TASK INPUT.

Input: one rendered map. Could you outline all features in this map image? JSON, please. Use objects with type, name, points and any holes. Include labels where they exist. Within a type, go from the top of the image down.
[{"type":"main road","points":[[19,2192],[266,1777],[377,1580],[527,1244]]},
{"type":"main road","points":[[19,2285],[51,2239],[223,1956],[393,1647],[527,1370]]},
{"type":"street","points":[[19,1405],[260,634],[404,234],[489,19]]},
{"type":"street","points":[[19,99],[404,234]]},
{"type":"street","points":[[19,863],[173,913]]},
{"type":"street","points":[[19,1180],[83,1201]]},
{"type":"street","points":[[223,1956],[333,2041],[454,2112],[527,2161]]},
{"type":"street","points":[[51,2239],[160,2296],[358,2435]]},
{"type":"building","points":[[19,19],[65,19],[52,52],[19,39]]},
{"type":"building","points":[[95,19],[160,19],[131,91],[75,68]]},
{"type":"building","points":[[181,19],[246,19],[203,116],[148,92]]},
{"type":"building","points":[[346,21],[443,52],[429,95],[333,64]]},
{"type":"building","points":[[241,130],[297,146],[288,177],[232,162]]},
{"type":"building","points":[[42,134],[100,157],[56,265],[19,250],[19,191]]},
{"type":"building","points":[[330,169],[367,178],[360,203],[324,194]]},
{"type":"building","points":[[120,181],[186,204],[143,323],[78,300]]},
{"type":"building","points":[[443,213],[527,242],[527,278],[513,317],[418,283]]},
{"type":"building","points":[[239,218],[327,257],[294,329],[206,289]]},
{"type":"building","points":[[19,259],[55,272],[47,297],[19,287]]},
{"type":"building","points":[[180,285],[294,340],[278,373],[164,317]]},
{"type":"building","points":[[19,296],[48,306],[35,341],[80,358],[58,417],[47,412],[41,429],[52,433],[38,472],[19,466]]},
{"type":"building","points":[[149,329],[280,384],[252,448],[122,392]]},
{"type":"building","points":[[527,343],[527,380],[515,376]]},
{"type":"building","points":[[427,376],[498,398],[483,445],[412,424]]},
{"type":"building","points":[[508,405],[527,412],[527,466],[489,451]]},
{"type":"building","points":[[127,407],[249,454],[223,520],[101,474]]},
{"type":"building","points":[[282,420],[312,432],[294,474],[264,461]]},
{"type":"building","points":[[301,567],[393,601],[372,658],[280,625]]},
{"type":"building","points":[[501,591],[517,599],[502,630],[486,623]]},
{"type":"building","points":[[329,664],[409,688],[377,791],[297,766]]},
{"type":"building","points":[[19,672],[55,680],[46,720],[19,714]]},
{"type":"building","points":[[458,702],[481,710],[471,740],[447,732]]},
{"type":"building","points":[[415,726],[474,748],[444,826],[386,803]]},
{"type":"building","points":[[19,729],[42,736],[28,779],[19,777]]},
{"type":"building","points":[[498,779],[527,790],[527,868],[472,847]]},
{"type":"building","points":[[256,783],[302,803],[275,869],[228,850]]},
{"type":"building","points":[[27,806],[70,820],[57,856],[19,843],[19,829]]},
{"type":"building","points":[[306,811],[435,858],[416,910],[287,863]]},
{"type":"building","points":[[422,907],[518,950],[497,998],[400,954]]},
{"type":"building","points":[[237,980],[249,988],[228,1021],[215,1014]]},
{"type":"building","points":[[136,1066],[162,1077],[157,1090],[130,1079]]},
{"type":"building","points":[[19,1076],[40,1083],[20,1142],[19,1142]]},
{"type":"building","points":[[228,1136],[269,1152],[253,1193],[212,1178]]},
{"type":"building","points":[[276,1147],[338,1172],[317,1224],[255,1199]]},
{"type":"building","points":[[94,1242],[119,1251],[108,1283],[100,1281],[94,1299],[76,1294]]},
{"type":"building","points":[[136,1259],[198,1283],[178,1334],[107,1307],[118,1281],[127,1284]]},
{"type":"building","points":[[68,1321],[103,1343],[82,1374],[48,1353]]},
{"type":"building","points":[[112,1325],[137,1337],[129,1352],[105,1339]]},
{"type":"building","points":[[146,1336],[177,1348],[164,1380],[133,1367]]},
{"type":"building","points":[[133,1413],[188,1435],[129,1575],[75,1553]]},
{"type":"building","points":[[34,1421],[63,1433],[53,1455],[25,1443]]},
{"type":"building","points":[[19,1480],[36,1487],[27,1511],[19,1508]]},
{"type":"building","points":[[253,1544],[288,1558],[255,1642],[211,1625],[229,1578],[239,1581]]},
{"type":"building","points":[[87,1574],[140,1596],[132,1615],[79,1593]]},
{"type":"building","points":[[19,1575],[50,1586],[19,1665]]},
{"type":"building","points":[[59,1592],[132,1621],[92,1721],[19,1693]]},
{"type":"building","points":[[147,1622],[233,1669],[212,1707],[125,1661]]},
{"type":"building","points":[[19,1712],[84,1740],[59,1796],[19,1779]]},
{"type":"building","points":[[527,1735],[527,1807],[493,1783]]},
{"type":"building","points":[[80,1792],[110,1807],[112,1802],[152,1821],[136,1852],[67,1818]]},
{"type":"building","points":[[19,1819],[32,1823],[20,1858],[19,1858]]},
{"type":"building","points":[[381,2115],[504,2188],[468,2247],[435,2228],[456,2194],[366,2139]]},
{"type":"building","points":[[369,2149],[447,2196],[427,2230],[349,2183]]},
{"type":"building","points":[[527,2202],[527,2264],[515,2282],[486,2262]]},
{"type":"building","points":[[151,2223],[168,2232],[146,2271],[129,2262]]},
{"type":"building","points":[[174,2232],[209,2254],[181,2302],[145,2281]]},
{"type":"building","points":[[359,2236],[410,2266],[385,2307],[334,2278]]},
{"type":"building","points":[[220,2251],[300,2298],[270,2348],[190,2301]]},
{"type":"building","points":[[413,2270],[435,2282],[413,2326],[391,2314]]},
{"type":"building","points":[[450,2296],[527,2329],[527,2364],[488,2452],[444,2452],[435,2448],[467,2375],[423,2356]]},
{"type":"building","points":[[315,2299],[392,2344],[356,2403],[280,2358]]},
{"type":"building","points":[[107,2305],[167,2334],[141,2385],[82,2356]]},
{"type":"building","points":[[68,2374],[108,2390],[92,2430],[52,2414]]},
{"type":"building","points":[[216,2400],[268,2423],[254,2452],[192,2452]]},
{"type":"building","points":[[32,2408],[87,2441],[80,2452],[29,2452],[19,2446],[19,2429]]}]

WHAT THE EXERCISE ASKS. Transcribe every entry exactly, omitting nothing.

RESPONSE TO THE TASK.
Input: one rendered map. Could you outline all features in this map image? JSON, please. Use objects with type, name, points and any holes. Include labels where they exist. Within a type, go from the top of the image down.
[{"type":"main road","points":[[19,2192],[266,1777],[377,1580],[527,1244]]},
{"type":"main road","points":[[19,2285],[51,2239],[223,1956],[393,1647],[527,1370]]},
{"type":"street","points":[[19,1405],[260,634],[404,234],[489,19]]},
{"type":"street","points":[[19,99],[404,234]]},
{"type":"street","points":[[19,863],[173,913]]},
{"type":"street","points":[[19,1180],[83,1201]]},
{"type":"street","points":[[223,1956],[333,2041],[454,2112],[527,2161]]},
{"type":"street","points":[[51,2239],[160,2296],[358,2435]]},
{"type":"building","points":[[19,19],[65,19],[52,52],[19,39]]},
{"type":"building","points":[[95,19],[160,19],[131,91],[75,68]]},
{"type":"building","points":[[181,19],[246,19],[203,116],[148,92]]},
{"type":"building","points":[[346,21],[443,52],[429,95],[333,64]]},
{"type":"building","points":[[241,130],[297,146],[288,177],[232,162]]},
{"type":"building","points":[[42,134],[100,157],[56,265],[19,250],[19,191]]},
{"type":"building","points":[[330,169],[367,178],[360,203],[324,194]]},
{"type":"building","points":[[120,181],[186,204],[143,323],[78,300]]},
{"type":"building","points":[[443,213],[527,242],[527,278],[513,317],[418,283]]},
{"type":"building","points":[[239,218],[327,257],[294,329],[206,289]]},
{"type":"building","points":[[19,259],[55,272],[47,297],[19,287]]},
{"type":"building","points":[[180,285],[294,340],[278,373],[164,317]]},
{"type":"building","points":[[19,296],[48,306],[35,341],[80,358],[58,417],[47,412],[41,429],[52,433],[38,472],[19,466]]},
{"type":"building","points":[[149,329],[280,384],[252,448],[122,392]]},
{"type":"building","points":[[527,343],[527,380],[515,376]]},
{"type":"building","points":[[427,376],[498,398],[483,445],[412,424]]},
{"type":"building","points":[[508,405],[527,412],[527,466],[489,451]]},
{"type":"building","points":[[127,407],[249,454],[223,520],[101,474]]},
{"type":"building","points":[[282,420],[312,432],[294,474],[264,461]]},
{"type":"building","points":[[301,567],[393,601],[372,658],[280,625]]},
{"type":"building","points":[[501,591],[517,599],[502,630],[486,623]]},
{"type":"building","points":[[329,664],[409,688],[377,791],[297,766]]},
{"type":"building","points":[[19,672],[55,680],[46,720],[19,714]]},
{"type":"building","points":[[458,702],[481,710],[471,740],[447,732]]},
{"type":"building","points":[[415,726],[474,748],[444,826],[386,803]]},
{"type":"building","points":[[19,729],[42,736],[28,779],[19,777]]},
{"type":"building","points":[[498,779],[527,790],[527,868],[472,847]]},
{"type":"building","points":[[256,783],[302,803],[275,869],[228,850]]},
{"type":"building","points":[[27,806],[70,820],[57,856],[19,843],[19,829]]},
{"type":"building","points":[[306,811],[435,858],[416,910],[287,863]]},
{"type":"building","points":[[422,907],[518,950],[497,998],[400,954]]},
{"type":"building","points":[[237,980],[249,988],[228,1021],[215,1014]]},
{"type":"building","points":[[136,1066],[162,1077],[157,1090],[130,1079]]},
{"type":"building","points":[[19,1076],[40,1083],[20,1142],[19,1142]]},
{"type":"building","points":[[228,1136],[269,1152],[253,1193],[212,1178]]},
{"type":"building","points":[[276,1147],[338,1172],[317,1224],[255,1199]]},
{"type":"building","points":[[94,1242],[119,1251],[108,1283],[100,1281],[94,1299],[76,1294]]},
{"type":"building","points":[[136,1259],[198,1283],[178,1334],[107,1307],[118,1281],[127,1284]]},
{"type":"building","points":[[68,1321],[103,1343],[82,1374],[48,1353]]},
{"type":"building","points":[[112,1325],[137,1337],[129,1352],[105,1339]]},
{"type":"building","points":[[146,1336],[177,1348],[164,1380],[133,1367]]},
{"type":"building","points":[[133,1413],[188,1435],[129,1575],[75,1553]]},
{"type":"building","points":[[34,1421],[63,1433],[53,1455],[25,1443]]},
{"type":"building","points":[[19,1480],[36,1487],[27,1511],[19,1508]]},
{"type":"building","points":[[253,1544],[288,1558],[255,1642],[211,1625],[229,1578],[239,1581]]},
{"type":"building","points":[[87,1574],[140,1596],[132,1615],[79,1593]]},
{"type":"building","points":[[19,1575],[50,1586],[19,1665]]},
{"type":"building","points":[[59,1592],[132,1621],[92,1721],[19,1693]]},
{"type":"building","points":[[147,1622],[233,1669],[212,1707],[125,1661]]},
{"type":"building","points":[[19,1712],[84,1740],[59,1796],[19,1779]]},
{"type":"building","points":[[527,1735],[527,1807],[493,1783]]},
{"type":"building","points":[[80,1792],[110,1807],[112,1802],[152,1821],[136,1852],[67,1818]]},
{"type":"building","points":[[19,1819],[32,1823],[20,1858],[19,1858]]},
{"type":"building","points":[[381,2115],[504,2188],[468,2247],[435,2228],[456,2194],[366,2139]]},
{"type":"building","points":[[369,2149],[447,2196],[427,2230],[349,2183]]},
{"type":"building","points":[[527,2202],[527,2264],[515,2282],[486,2262]]},
{"type":"building","points":[[151,2223],[168,2232],[146,2271],[129,2262]]},
{"type":"building","points":[[174,2232],[209,2254],[181,2302],[145,2281]]},
{"type":"building","points":[[359,2236],[410,2266],[385,2307],[334,2278]]},
{"type":"building","points":[[220,2251],[300,2298],[270,2348],[190,2301]]},
{"type":"building","points":[[413,2270],[435,2282],[413,2326],[391,2314]]},
{"type":"building","points":[[450,2296],[527,2329],[527,2364],[488,2452],[444,2452],[435,2448],[467,2375],[423,2356]]},
{"type":"building","points":[[315,2299],[392,2344],[356,2403],[280,2358]]},
{"type":"building","points":[[107,2305],[167,2334],[141,2385],[82,2356]]},
{"type":"building","points":[[68,2374],[108,2390],[92,2430],[52,2414]]},
{"type":"building","points":[[216,2400],[268,2423],[254,2452],[192,2452]]},
{"type":"building","points":[[32,2408],[87,2441],[80,2452],[29,2452],[19,2446],[19,2429]]}]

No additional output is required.